Perhaps the greatest example of this is Modernism. Modernism is spoke of today as though it was a passing moment in literature and the arts, and their ideas have now also become something of the past. Yet, when you really come to it, the central idea of Modernism -- whether in poetry, literature, art, or music -- was the exploration of the art object as and aesthetic object: which, when it comes to it, is the core idea of the arts.

(Hopefully, you ask here "but is that not always the idea of the arts? No, in fact. Primarily, the cultural idea of the arts is, actually, the faddish idea: art should be made according to the customs and rules of the art-world at that time. In fact, while Modernism is generally identified with the early 20th century, the Modernist project actually began much earlier, with the Romantics; and, much of the Modernist's theoretical efforts were aimed at pointing at the universality -- in time and place -- of their core beliefs. But I am digressing, so . . . .)

Objectivism also is such a school. (In fact, it is a branch of Modernism.) The objectivists, in essence, recognized the necessity for concreteness in poetry, and in their creative explorations took that necessity out of the loose concepts of a fundament and into the more directed ideas of a school (as it were) of poetics: putting in their explorations high emphasis upon the object, upon the poem as object, and upon the subject of the poem as object. But now that the era of the school of Objectivism is passed, that does not mean their ideas also slide away as some mere moment in poetry. The fact still remains: concreteness is a necessary element to the aesthetics of poetry, and that cannot be brushed aside without detriment.

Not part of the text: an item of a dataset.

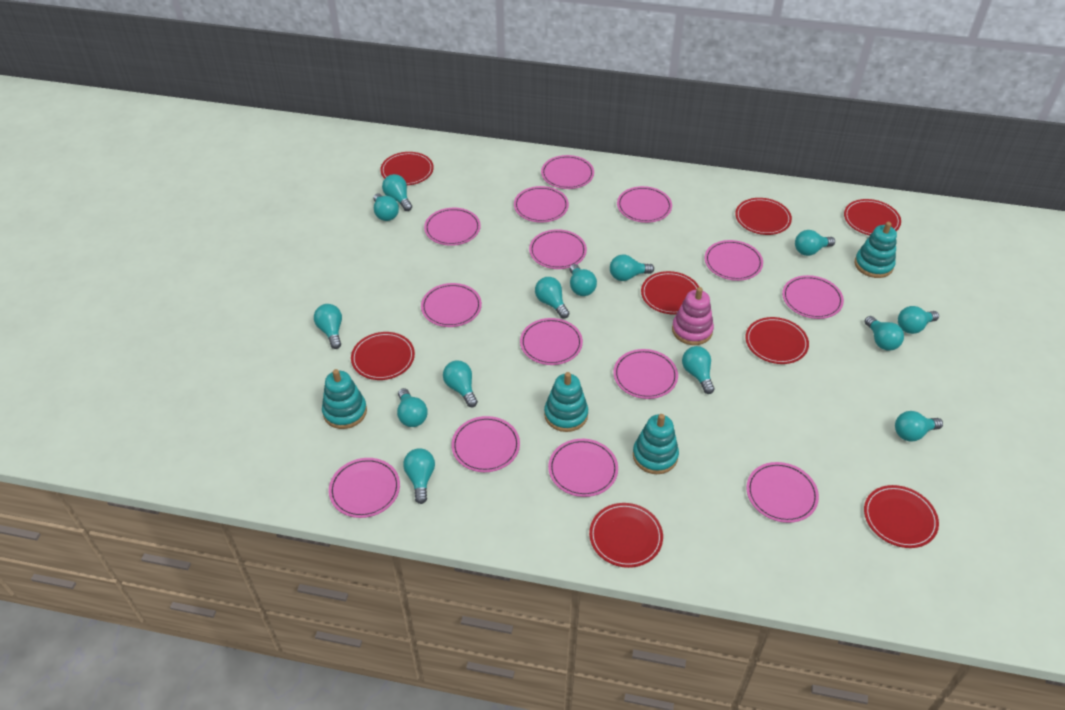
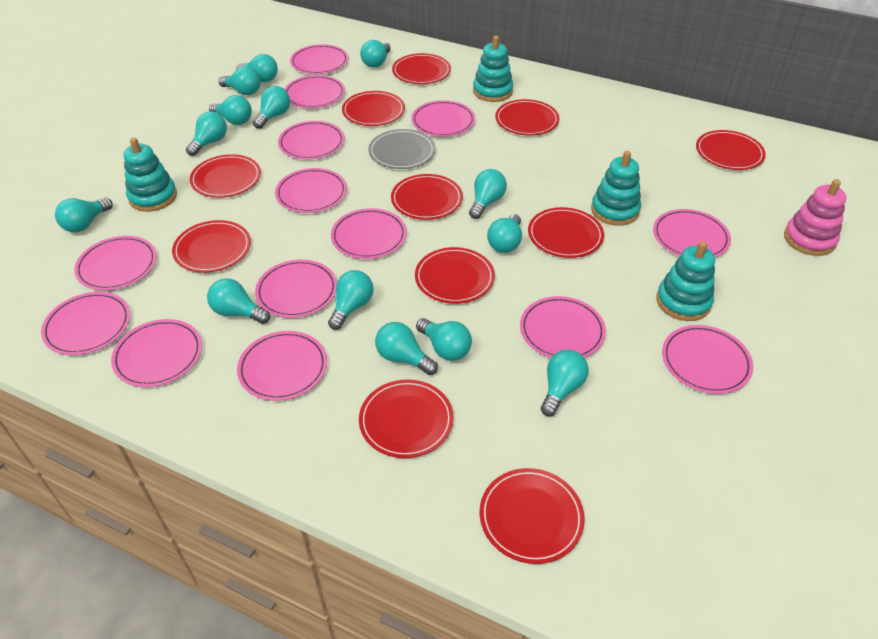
grey plate: none = 0 -> [368,129,436,169] = 1
red plate: [351,332,415,380] [380,152,434,185] [589,503,663,568] [641,271,699,314] [735,198,792,235] [745,317,809,364] [844,199,901,235] [864,485,939,548] = 8 -> [172,220,251,273] [190,154,261,198] [342,91,405,126] [359,379,454,458] [391,174,463,220] [392,53,451,84] [415,247,495,304] [480,468,585,564] [495,99,560,136] [528,207,604,258] [696,130,766,170] = 11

What has ended is only that broad moment of hyper-emphasis upon concreteness.

Of course, how that concreteness is brought to the fore is another issue altogether; and it is in that question and exploration that concreteness moves out from a general, fundamental concept and into the practice of poetry.

Unfortunately, contemporary poetry is riddled through with a plague of abstraction. (This is in no way the first moment of it since I began this project: it is merely the first time I directed my attentions to it.) Efforts toward eliminating this one bad habit alone would do much to improving the state of poetry in English today.